◆ Provided passage ◆
- - - -

Reading: Bee Season, Biographer's Tale, Anne of Green Gables

Moving: two hours strolling through neighborhoods

Watching: spectacular blue sky and layers upon layers of mountains

Listening: Crash

1 September 2000: Sleeping

Who knew a party was so tiring? Everyone left by 1:00; we were in bed 1:15; we fell sleep somewhat later; and I slept until Blake woke me at 8:30. I had put him, kicking and screaming, to bed at 9:00, so by 8:30 he was more than ready to get up up up. We spent a little time up and I got him breakfast and let him sing in RDC's ear until RDC got up, whereupon I went back to bed. I read Mohawk and then didn't: I slept until the phone rang. My friend told me it was quarter to noon and I flatly denied it. We were going to paint the dining room this weekend! This weekend, yes indeed, even though the hallway took RDC a week.

So I finally had lunch sometime after noon, sitting on the porch swing finishing Mohawk with Blake on a pedestal column. I still say Richard Russo can invent characters like almost no one else, but Mohawk was certainly weaker than Nobody's Fool or Straight Man. PPF, the college friend whom RDC hadn't seen in over eight years until last month at EJB's, also likes Richard Russo, and I want to talk out this book with her. Which means I should dig out her email address, which I have somewhere or other.

- - - -

Records from a data source:

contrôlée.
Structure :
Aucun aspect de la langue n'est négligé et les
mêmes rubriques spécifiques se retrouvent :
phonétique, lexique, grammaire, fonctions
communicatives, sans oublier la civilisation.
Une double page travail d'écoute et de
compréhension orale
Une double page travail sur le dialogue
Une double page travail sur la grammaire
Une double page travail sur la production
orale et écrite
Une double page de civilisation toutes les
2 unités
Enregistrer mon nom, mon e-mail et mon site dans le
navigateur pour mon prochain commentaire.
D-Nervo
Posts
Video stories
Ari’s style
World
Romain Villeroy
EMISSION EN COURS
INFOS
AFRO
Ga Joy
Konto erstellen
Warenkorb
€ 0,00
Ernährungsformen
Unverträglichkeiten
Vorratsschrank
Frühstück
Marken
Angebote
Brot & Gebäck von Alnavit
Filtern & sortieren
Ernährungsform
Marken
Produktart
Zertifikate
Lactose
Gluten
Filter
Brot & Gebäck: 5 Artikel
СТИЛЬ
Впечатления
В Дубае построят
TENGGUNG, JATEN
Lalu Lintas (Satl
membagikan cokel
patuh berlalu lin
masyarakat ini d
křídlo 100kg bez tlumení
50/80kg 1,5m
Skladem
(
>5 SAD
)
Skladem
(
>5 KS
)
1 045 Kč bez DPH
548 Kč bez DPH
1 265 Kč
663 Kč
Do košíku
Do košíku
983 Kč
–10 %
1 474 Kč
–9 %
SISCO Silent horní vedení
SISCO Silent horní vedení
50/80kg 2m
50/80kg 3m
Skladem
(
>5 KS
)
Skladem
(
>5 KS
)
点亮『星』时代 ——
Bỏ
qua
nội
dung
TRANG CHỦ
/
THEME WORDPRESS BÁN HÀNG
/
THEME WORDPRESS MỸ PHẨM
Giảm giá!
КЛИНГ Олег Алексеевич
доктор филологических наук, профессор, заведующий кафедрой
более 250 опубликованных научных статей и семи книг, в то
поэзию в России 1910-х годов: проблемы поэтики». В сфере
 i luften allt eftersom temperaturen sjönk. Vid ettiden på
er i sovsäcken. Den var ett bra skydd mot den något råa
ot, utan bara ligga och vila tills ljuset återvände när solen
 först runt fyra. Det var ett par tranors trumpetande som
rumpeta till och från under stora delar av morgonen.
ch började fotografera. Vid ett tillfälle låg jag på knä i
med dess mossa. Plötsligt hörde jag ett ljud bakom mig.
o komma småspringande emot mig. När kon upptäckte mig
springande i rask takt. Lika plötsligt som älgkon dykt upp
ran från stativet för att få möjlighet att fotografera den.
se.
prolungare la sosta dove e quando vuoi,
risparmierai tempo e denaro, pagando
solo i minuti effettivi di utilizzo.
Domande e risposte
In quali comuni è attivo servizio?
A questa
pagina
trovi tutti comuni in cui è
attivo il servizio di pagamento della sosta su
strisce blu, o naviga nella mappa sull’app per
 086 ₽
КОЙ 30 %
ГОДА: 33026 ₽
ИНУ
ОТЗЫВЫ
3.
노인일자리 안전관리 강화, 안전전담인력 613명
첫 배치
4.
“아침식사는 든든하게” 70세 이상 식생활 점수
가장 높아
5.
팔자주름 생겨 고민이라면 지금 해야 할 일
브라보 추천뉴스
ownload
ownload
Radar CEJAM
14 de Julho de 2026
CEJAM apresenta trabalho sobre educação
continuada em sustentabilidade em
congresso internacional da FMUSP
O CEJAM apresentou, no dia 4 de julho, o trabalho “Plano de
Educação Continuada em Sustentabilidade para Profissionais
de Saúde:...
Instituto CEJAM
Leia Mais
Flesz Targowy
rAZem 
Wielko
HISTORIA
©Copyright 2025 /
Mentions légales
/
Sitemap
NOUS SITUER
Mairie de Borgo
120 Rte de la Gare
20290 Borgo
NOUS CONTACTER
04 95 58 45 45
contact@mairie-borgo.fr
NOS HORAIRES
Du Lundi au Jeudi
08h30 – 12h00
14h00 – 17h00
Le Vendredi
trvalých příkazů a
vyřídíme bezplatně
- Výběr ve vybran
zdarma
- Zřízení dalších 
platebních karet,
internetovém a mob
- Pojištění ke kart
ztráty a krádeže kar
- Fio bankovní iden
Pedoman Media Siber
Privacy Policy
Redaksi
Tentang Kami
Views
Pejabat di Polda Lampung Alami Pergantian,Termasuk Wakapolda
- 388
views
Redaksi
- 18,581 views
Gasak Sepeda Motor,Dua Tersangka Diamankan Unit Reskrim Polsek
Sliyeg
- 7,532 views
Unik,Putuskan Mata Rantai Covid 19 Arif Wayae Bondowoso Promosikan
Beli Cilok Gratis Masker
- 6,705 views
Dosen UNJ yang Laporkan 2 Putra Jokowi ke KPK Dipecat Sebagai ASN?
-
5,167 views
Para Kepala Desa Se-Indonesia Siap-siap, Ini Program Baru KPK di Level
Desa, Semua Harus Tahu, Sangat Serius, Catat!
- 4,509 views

- - - -

◆ Exercises to complete ◆
1. In the journal entry, at what time did Blake wake the writer?
2. In the journal entry, reproduce the part that opens with the words containing "Moving: two hours" and closes with "RDC a week.", swapping "dining room" for "kitchen".

◆ Answer list ◆
1. 8:30

2.
Moving: two hours strolling through neighborhoods

Watching: spectacular blue sky and layers upon layers of mountains

Listening: Crash

1 September 2000: Sleeping

Who knew a party was so tiring? Everyone left by 1:00; we were in bed 1:15; we fell sleep somewhat later; and I slept until Blake woke me at 8:30. I had put him, kicking and screaming, to bed at 9:00, so by 8:30 he was more than ready to get up up up. We spent a little time up and I got him breakfast and let him sing in RDC's ear until RDC got up, whereupon I went back to bed. I read Mohawk and then didn't: I slept until the phone rang. My friend told me it was quarter to noon and I flatly denied it. We were going to paint the kitchen this weekend! This weekend, yes indeed, even though the hallway took RDC a week.